For systems that don't allow communication with Kafka I have a Logstash that makes this communication, this works perfectly. Send at a good speed, and swallows the peaks with relative ease.
-How can I improve the efficiency of this output and of this Logstash in reality?
-What is the most efficient topic configuration? (We are currently considering the possibility of two topics, one group of producers and one group of consumers per customer).
The second Logstash is the one that would perform all the mapping and would have RAM and processor to spare, but it takes a lot to consume the events stored in Kafka, even without carrying out any mapping or filtering.
I have modified the input, choosing the pipe plugin with the Kafka consumer command, and uploading the autocommit to 1 minute to increase its performance, but even with resources to spare, it does not go to the rhythm that I would like ... And leaves too many events in Kafka.
-How could you maximize this Logstash to verify the speed at which it is able to assimilate logs (obviating its integration with Kafka perhaps)?
-How can I perfect those Kafka input plugins ?, because here is where I see most problems with SIEM...

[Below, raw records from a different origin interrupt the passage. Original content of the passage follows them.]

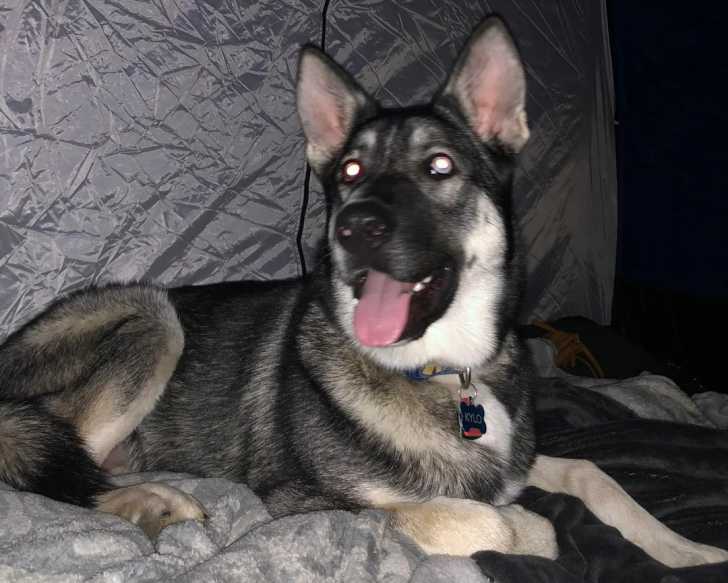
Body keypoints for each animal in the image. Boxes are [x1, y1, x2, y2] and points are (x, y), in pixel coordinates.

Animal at [0, 16, 725, 567]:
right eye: (349, 170)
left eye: (440, 166)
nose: (355, 227)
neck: (445, 370)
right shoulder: (305, 498)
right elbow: (493, 519)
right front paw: (533, 530)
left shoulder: (514, 462)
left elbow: (593, 474)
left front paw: (688, 549)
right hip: (154, 318)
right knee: (52, 466)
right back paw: (154, 502)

The cluster with which I am practicing has three master nodes, three data nodes, and two client nodes (to redound Kibana). It works perfect everything, but I have several doubts about it:
- Regarding the number of indexes, types, shards and replicas.
-What would be the optimum configuration here to maximize profitability, both search time and storage? I have to find a good balance in both, especially for AllInOne environments. -Would you have a relationship "indexes-types-shards" -> "speed" -> "size-storage"? I'm pretty confused about it ...

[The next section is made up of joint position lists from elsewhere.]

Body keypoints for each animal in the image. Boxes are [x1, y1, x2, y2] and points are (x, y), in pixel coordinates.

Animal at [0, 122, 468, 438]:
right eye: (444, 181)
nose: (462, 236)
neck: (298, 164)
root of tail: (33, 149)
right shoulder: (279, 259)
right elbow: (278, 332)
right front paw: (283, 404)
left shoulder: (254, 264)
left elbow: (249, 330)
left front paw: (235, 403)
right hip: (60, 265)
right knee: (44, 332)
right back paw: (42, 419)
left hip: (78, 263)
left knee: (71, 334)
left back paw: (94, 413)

- Regarding the number of data added.
I have read since joins can not be made in Elasticsearch, searches involving several documents, (users with the largest number of failed logins in our entire system) should be done in pairs, first looking for the user X in our indexes Users, and then the number of logins you have made. And that the only way to increase search efficiency would consist in adding fields to avoid performing this type of joins.

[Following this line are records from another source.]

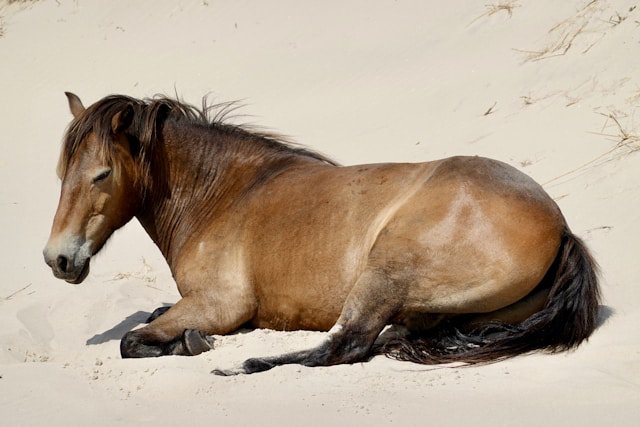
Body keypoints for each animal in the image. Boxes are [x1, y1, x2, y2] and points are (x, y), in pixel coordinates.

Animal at [43, 92, 600, 375]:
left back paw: (247, 364)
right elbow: (152, 318)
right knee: (385, 337)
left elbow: (132, 341)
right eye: (61, 173)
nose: (58, 260)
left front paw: (192, 344)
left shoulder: (220, 304)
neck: (225, 194)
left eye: (101, 175)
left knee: (344, 345)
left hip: (385, 272)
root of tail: (561, 228)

-Does this greatly increase the size of the index? -How much would we be talking about? Is it correct, positive (and, above all, acceptable) to increase the size of indexed documents by adding data from other documents to facilitate these multidocument searches?
- Regarding the compression of indexed data.
How much is estimated to weigh an index of about 100,000 million events (collected over two years), indexed by three or four fields, without data aggregations and compressed with "index.codec: best_compression".
This question, I know that it is difficult to answer with exact information, but is that right now I do not even give an estimated number.
- Can re-indexing and re-compression be done to lighten the index? (But you still have to be able to search for this data, even if it is more expensive).